■ **RECORDS SHOWN**:
---------------

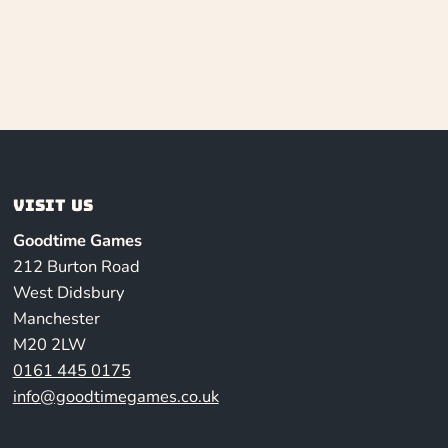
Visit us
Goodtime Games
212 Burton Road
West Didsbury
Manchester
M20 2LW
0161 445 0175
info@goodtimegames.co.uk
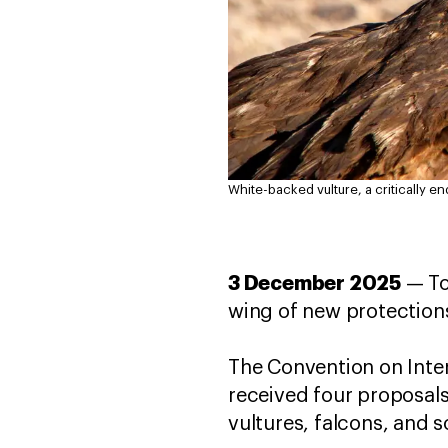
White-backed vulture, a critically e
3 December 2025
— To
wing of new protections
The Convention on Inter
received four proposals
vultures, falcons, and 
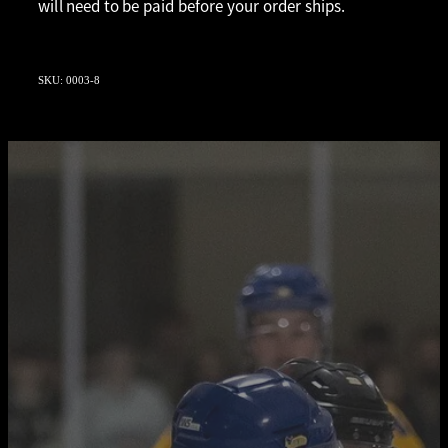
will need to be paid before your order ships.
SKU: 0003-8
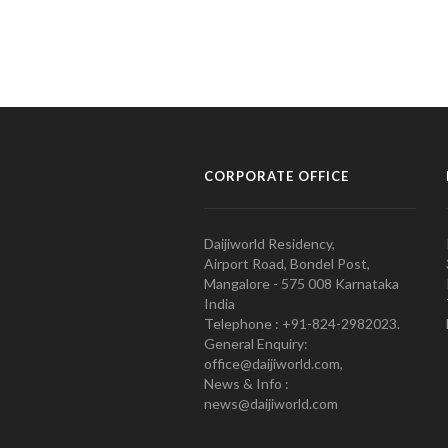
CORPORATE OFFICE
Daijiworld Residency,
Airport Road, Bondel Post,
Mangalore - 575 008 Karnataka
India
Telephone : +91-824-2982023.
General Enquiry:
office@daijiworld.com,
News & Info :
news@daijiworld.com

---------------

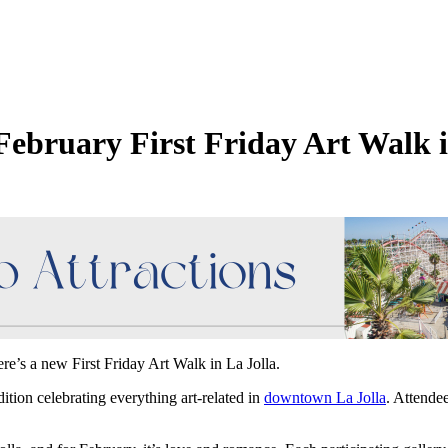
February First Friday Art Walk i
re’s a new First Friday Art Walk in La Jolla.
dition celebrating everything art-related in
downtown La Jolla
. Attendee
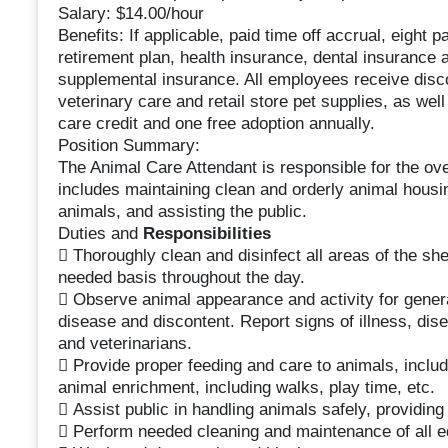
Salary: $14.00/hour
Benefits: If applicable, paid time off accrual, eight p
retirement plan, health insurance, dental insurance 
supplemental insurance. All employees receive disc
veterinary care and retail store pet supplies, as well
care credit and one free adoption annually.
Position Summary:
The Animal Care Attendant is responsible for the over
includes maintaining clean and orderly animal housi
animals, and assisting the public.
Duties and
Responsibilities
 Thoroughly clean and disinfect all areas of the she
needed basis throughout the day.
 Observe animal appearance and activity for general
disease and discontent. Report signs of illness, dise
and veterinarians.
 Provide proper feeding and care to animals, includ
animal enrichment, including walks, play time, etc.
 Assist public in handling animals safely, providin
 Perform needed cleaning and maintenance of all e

---------------

■ **WORK REQUIRED**: Copy out the part of the material that opens with the line containing "White-backed vulture, a critically e" and closes with the line containing "SKU: 0003-8", including both of those lines. Leave out the pictures.

■ **SOLUTION FOR THIS TASK**:
White-backed vulture, a critically e
3 December 2025
— To
wing of new protections
The Convention on Inter
received four proposals
vultures, falcons, and 
will need to be paid before your order ships.
SKU: 0003-8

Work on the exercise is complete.